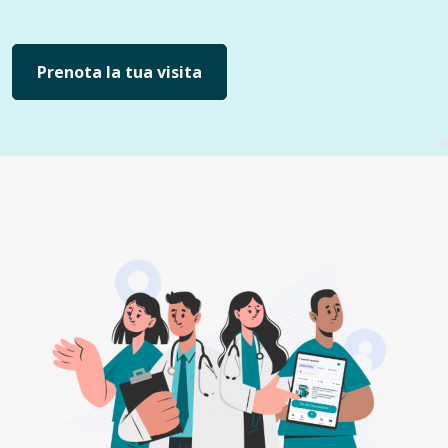
Prenota la tua visita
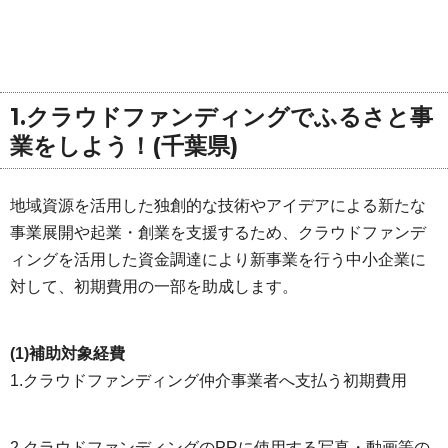
1.クラウドファンディングでふるさと事
業をしよう！(千葉県)
地域資源を活用した独創的な技術やアイデアによる新たな
事業展開や起業・創業を支援するため、クラウドファンデ
ィングを活用した資金調達により新事業を行う中小企業に
対して、初期費用の一部を助成します。
(1)補助対象経費
1.クラウドファンディング仲介事業者へ支払う初期費用
2.クラウドファンディングのPRに使用する写真・動画等の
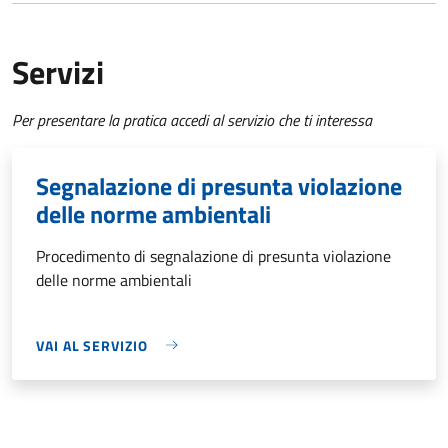
Servizi
Per presentare la pratica accedi al servizio che ti interessa
Segnalazione di presunta violazione
delle norme ambientali
Procedimento di segnalazione di presunta violazione
delle norme ambientali
VAI AL SERVIZIO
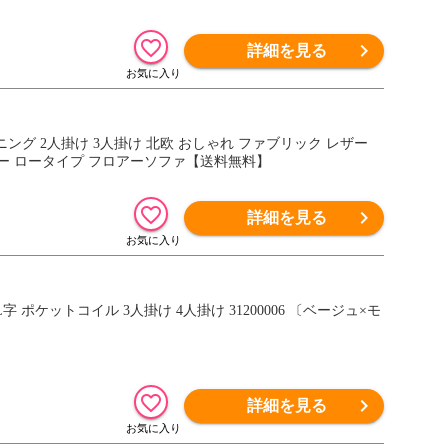
詳細を見る
ー ロータイプ フロアーソファ【送料無料】
詳細を見る
 ポケットコイル 3人掛け 4人掛け 31200006 〔ベージュ×モ
詳細を見る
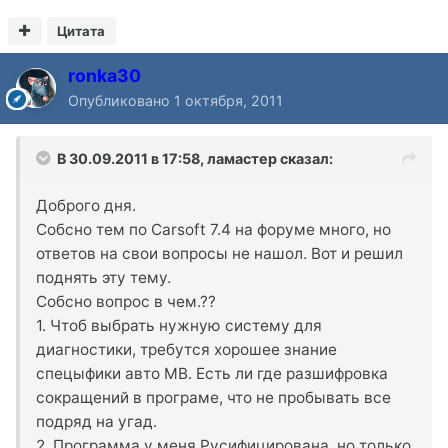
Цитата
ronka30
Опубликовано
1 октября, 2011
В 30.09.2011 в 17:58, ламастер сказал:
Доброго дня.
Собсно тем по Carsoft 7.4 на форуме много, но
ответов на свои вопросы не нашол. Вот и решил
поднять эту тему.
Собсно вопрос в чем.??
1. Чтоб выбрать нужную систему для
диагностики, требутся хорошее знание
спецыфики авто MB. Есть ли где разшифровка
сокращений в програме, что не пробывать все
подряд на угад.
2. Программа у меня Русифицирована, но только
-=-=-=-=-
Take every line from the records above that has the word "violazione" and copy it.

Segnalazione di presunta violazione
Procedimento di segnalazione di presunta violazione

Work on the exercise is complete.